O segundo caso ocorreu na República da Irlanda e chega a ser absurdo. Para responder a pressões ideológicas e fazer uma demonstração de virtude política relativamente aos conflitos no Médio Oriente, as autoridades irlandesas decidiram suspender contratos e restringir a utilização de tecnologia militar de origem israelita. A consequência foi imediata e… tragicómica: ao desativar e privar de atualizações os sensores térmicos e infravermelhos que equipam a frota do Irish Air Corps, os aviões que transportam os membros do governo simplesmente deixaram de conseguir manobrar em situações de nevoeiro denso. Ou seja, em nome de uma pureza moral de bancada, conseguiram pôr a Força Aérea irlandesa cega.

Na génese destes dois casos está um analfabetismo estratégico que grassa pelas capitais europeias. Do lado britânico, estamos perante uma grave negligência em relação a um adversário sistémico. A China é um estado totalitário e opaco que obriga, por lei, qualquer empresa a colaborar com os seus serviços de informações. Integrar eletrónica chinesa em equipamento militar é, logo à partida, um risco de segurança que deveria fazer pensar duas vezes. Sendo inevitável a utilização de tecnologia fabricada naquele país, o que é possível tendo em conta que a manufatura deste tipo de produtos está, em grande parte, lá deslocalizada, é inadmissível que o governo britânico não tenha assegurado todos os passos da cadeia de abastecimento de forma a que os sistemas produzidos fossem seguros.

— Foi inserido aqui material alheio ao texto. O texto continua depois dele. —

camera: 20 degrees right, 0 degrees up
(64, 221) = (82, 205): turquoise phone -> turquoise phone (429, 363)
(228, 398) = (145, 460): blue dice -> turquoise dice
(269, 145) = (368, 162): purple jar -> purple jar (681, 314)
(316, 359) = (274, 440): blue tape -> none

Já o episódio irlandês é talvez ainda mais condenatório, pois ilustra uma autossabotagem por mero exibicionismo moral. Eu poderia aqui lembrar que Israel é a única democracia no Médio Oriente, um parceiro de segurança essencial do Ocidente e líder global em inovação de Defesa; que não existe histórico de usurpação de dados ou sabotagem por parte da indústria israelita contra países parceiros. Mas nada disto será preciso. Basta dizer: o poder político preferiu sacrificar a capacidade operacional da própria Força Aérea para fazer ativismo de bancada, colocando em risco a sua segurança nacional em nome de uma ação de propaganda para uma franja do seu eleitorado ver.

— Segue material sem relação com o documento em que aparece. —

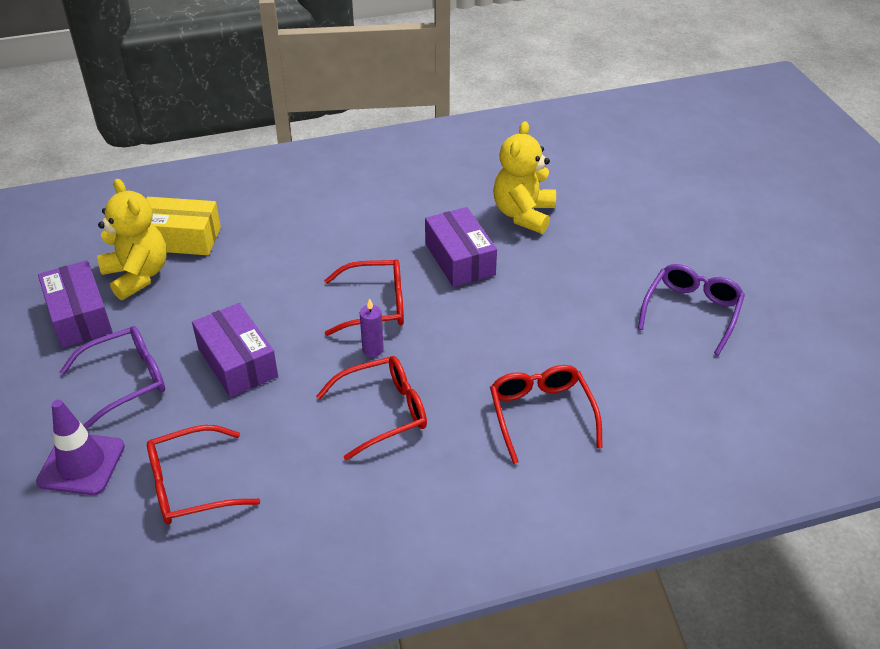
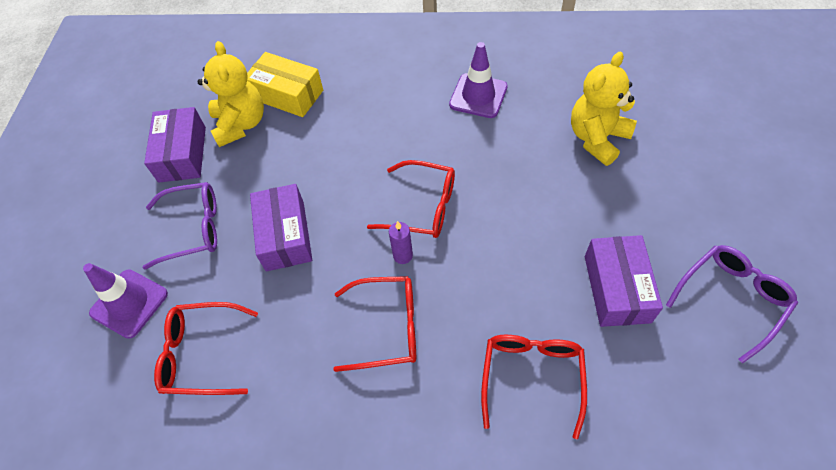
camera: 25 degrees right, 15 degrees up
(391, 201) = (478, 96): none -> purple traffic cone
(460, 259) = (518, 175): purple box -> purple box (617, 288)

Dizer que se gira a segurança de um Estado sob a lente de preconceitos ideológicos é só irresponsabilidade. Achar que se pode tratar aliados e adversários como peças descartáveis numa narrativa de consumo interno revela um amadorismo perigoso num mundo hiperconectado.

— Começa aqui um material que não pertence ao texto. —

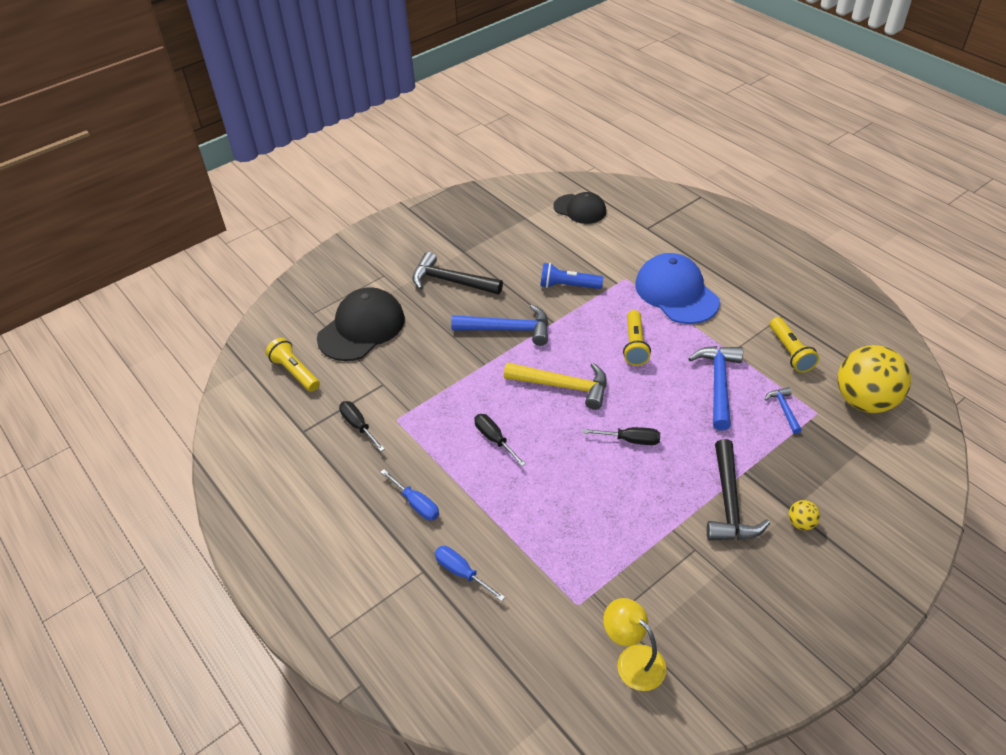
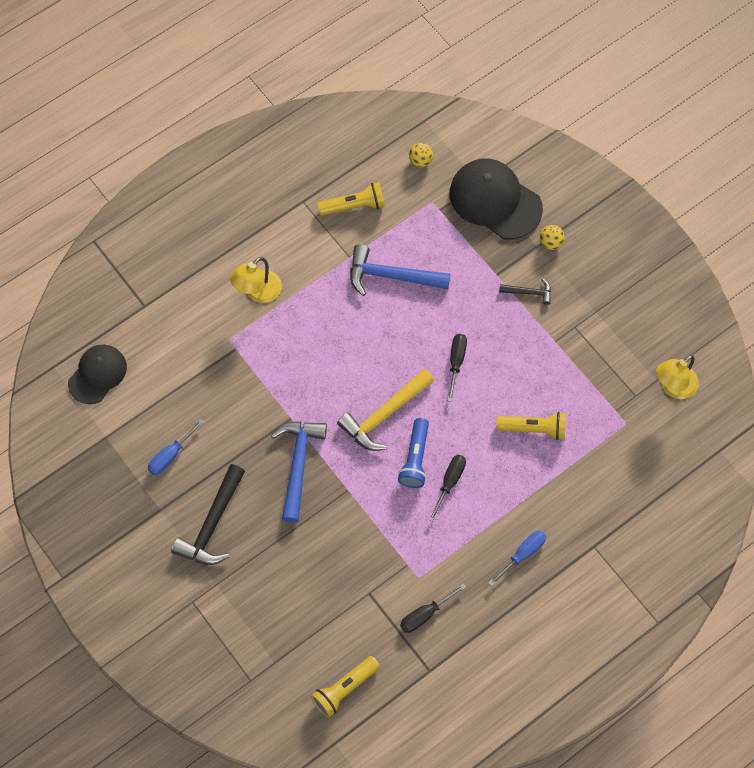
camera: 90 degrees left, 20 degrees up
(361, 328) = (281, 621): black cap -> black cap (495, 200)
(462, 573) = (596, 514): blue screwdriver -> blue screwdriver (171, 455)
(494, 439) = (449, 483): black screwdriver -> black screwdriver turned 150 degrees clockwise
(563, 386) = (384, 415): yellow hammer -> yellow hammer turned 150 degrees counterclockwise
(568, 286) = (235, 399): blue flashlight -> blue flashlight (415, 458)
(634, 345) = (332, 343): yellow flashlight -> yellow flashlight (533, 429)
(676, 293) = (258, 292): blue cap -> yellow lamp
(729, 503) = (529, 292): black hammer -> black hammer, size x0.51
(784, 409) = (426, 228): blue hammer -> none
(864, 401) = (420, 161): yellow ball -> yellow ball, size x0.40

Trinta anos após o fim da Guerra Fria, a Europa continua viciada na ilusão do "dividendo da paz". Menospreza o hard power, desmantela arsenais e trata as Forças Armadas como adereços. É esta infantilização estratégica que dá plena razão às críticas mais contundentes à NATO e ao desleixo europeu: o continente habituou-se a viver à sombra do contribuinte americano, enquanto finge que a geopolítica se resolve com declarações de intenção.

Só que as ameaças do mundo são reais e brutais. E quem escolhe fechar os olhos no nevoeiro acabará, inevitavelmente, por se despenhar na realidade.